Page-level text extractions:
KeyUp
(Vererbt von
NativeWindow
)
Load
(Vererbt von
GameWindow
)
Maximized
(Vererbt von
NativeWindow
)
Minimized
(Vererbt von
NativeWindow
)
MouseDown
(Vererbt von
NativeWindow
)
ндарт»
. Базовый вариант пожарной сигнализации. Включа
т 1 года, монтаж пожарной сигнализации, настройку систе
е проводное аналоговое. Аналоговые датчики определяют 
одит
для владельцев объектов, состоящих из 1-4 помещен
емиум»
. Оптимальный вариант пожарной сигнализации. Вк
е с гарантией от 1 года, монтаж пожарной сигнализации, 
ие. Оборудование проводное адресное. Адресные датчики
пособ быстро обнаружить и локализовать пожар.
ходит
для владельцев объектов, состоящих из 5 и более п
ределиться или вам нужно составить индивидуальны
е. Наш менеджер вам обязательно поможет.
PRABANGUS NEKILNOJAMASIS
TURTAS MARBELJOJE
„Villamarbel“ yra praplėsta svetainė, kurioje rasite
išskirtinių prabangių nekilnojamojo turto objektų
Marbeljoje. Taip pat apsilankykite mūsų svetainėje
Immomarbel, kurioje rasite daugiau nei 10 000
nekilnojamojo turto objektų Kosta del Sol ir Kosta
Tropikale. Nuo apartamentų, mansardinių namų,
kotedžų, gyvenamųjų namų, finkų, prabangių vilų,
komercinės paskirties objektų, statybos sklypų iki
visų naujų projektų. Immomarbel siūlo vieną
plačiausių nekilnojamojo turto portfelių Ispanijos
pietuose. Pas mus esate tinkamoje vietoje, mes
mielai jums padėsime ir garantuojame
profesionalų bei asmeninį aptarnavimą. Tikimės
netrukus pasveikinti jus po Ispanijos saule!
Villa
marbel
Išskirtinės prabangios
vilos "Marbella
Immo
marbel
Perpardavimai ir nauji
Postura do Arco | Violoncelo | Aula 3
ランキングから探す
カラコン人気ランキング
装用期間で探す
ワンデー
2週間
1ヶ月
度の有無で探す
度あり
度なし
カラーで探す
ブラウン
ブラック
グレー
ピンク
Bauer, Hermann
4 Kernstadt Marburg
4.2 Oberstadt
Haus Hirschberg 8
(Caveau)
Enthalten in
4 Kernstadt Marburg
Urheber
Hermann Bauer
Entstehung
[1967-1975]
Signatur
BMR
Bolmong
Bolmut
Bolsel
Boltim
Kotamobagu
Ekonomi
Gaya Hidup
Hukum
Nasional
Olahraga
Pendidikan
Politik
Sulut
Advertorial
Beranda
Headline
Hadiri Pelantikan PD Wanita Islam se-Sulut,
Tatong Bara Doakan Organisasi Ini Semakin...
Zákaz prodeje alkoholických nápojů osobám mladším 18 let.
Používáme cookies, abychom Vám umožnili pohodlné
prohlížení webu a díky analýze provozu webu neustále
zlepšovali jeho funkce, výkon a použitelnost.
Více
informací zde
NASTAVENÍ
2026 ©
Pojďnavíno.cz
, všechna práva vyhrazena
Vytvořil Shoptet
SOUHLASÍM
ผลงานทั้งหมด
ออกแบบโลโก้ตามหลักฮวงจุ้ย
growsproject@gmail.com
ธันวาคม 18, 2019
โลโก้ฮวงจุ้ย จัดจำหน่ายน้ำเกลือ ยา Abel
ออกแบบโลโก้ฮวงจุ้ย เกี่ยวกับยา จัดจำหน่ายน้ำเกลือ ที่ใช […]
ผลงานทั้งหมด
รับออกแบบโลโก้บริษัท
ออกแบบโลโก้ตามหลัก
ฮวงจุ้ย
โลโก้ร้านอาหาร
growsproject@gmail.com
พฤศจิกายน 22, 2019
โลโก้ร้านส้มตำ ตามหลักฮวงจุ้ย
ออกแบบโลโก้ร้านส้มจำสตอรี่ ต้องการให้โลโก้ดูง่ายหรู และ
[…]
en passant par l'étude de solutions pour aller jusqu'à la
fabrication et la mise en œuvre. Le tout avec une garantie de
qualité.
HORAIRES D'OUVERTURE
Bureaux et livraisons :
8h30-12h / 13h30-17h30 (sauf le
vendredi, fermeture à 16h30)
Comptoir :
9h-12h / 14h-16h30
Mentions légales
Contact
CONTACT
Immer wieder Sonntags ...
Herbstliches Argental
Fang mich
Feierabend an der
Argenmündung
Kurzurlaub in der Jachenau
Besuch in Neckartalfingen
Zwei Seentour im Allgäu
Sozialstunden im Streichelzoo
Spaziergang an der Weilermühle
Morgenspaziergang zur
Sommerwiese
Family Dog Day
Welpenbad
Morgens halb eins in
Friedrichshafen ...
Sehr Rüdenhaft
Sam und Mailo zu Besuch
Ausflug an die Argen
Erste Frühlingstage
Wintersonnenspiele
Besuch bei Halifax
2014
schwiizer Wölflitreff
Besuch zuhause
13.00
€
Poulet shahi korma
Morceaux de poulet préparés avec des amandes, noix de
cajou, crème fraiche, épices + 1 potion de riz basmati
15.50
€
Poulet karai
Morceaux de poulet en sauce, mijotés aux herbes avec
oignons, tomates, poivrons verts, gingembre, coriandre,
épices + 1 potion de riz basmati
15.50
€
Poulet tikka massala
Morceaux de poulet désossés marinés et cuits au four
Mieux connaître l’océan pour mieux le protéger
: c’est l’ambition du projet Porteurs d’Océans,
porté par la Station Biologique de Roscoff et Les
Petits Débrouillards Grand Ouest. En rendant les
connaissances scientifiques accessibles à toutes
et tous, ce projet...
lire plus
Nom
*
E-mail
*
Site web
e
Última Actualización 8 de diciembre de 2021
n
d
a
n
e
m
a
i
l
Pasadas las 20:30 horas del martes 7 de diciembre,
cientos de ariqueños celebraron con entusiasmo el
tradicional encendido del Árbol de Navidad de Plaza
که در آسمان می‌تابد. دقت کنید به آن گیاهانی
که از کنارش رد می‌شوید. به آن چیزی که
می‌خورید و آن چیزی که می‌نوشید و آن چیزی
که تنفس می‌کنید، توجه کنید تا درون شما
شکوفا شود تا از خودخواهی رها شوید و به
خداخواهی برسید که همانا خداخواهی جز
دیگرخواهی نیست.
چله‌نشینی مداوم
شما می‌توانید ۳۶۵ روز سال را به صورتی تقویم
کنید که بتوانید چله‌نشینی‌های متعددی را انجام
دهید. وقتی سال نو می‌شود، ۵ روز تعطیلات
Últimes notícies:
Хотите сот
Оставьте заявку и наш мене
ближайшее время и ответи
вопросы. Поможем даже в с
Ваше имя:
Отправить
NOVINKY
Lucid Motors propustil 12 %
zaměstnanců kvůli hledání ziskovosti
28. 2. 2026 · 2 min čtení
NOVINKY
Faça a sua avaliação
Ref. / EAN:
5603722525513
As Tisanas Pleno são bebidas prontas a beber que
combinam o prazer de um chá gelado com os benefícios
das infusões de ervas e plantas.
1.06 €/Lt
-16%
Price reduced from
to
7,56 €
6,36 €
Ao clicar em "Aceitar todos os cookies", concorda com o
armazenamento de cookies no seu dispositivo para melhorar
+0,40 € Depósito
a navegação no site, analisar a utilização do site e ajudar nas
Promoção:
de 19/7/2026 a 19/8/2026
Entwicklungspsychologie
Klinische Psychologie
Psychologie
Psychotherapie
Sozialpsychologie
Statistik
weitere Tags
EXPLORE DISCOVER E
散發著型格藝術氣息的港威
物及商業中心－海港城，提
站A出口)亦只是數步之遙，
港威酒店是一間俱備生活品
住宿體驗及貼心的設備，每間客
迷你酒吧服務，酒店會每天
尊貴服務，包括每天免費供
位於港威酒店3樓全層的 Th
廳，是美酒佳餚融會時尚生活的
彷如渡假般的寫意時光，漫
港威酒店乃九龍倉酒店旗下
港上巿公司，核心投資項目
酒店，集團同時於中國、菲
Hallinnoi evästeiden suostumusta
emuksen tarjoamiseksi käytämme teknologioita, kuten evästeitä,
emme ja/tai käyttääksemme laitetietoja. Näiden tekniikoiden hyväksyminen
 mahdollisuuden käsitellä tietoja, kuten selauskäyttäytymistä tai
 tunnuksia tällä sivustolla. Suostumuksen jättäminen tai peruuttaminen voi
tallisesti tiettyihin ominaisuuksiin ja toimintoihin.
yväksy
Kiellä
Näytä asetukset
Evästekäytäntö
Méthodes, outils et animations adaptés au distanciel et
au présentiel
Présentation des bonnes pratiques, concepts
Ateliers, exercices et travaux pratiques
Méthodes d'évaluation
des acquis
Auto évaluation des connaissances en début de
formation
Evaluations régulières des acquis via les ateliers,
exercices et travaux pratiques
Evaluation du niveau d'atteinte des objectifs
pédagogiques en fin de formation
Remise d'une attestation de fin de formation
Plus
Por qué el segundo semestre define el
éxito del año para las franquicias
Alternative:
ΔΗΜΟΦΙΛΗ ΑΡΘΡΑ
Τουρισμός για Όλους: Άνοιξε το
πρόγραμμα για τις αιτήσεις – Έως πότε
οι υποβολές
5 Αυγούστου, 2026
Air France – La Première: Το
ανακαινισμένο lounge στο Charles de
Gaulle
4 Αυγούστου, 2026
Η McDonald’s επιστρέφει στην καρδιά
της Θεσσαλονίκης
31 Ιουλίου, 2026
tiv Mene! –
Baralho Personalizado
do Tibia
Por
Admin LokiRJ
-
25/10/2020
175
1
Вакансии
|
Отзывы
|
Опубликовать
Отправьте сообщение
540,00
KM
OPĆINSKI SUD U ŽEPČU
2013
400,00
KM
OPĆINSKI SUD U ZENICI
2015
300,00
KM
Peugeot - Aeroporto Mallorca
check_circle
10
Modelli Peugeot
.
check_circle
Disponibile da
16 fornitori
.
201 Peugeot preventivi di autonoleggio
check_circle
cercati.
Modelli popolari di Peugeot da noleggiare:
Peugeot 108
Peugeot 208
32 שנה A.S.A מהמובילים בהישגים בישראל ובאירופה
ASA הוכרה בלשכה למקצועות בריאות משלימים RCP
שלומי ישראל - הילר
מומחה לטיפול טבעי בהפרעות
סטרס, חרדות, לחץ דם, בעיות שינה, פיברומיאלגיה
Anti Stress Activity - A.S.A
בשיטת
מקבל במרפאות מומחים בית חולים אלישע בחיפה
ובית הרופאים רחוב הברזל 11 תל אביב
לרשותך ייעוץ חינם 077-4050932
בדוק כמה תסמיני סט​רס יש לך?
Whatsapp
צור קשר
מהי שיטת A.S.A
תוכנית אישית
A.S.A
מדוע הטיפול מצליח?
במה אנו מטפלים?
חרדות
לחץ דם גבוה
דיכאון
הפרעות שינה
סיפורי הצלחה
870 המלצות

WHAT YOU SHOULD DO:
Out of the entries above, write out only the lines between the line holding "خداخواهی برسید که همانا خداخواهی جز" and the line holding "tallisesti tiettyihin ominaisuuksiin", inclusive, each exactly as given.

EXPECTED ANSWER:
خداخواهی برسید که همانا خداخواهی جز
دیگرخواهی نیست.
چله‌نشینی مداوم
شما می‌توانید ۳۶۵ روز سال را به صورتی تقویم
کنید که بتوانید چله‌نشینی‌های متعددی را انجام
دهید. وقتی سال نو می‌شود، ۵ روز تعطیلات
Últimes notícies:
Хотите сот
Оставьте заявку и наш мене
ближайшее время и ответи
вопросы. Поможем даже в с
Ваше имя:
Отправить
NOVINKY
Lucid Motors propustil 12 %
zaměstnanců kvůli hledání ziskovosti
28. 2. 2026 · 2 min čtení
NOVINKY
Faça a sua avaliação
Ref. / EAN:
5603722525513
As Tisanas Pleno são bebidas prontas a beber que
combinam o prazer de um chá gelado com os benefícios
das infusões de ervas e plantas.
1.06 €/Lt
-16%
Price reduced from
to
7,56 €
6,36 €
Ao clicar em "Aceitar todos os cookies", concorda com o
armazenamento de cookies no seu dispositivo para melhorar
+0,40 € Depósito
a navegação no site, analisar a utilização do site e ajudar nas
Promoção:
de 19/7/2026 a 19/8/2026
Entwicklungspsychologie
Klinische Psychologie
Psychologie
Psychotherapie
Sozialpsychologie
Statistik
weitere Tags
EXPLORE DISCOVER E
散發著型格藝術氣息的港威
物及商業中心－海港城，提
站A出口)亦只是數步之遙，
港威酒店是一間俱備生活品
住宿體驗及貼心的設備，每間客
迷你酒吧服務，酒店會每天
尊貴服務，包括每天免費供
位於港威酒店3樓全層的 Th
廳，是美酒佳餚融會時尚生活的
彷如渡假般的寫意時光，漫
港威酒店乃九龍倉酒店旗下
港上巿公司，核心投資項目
酒店，集團同時於中國、菲
Hallinnoi evästeiden suostumusta
emuksen tarjoamiseksi käytämme teknologioita, kuten evästeitä,
emme ja/tai käyttääksemme laitetietoja. Näiden tekniikoiden hyväksyminen
 mahdollisuuden käsitellä tietoja, kuten selauskäyttäytymistä tai
 tunnuksia tällä sivustolla. Suostumuksen jättäminen tai peruuttaminen voi
tallisesti tiettyihin ominaisuuksiin ja toimintoihin.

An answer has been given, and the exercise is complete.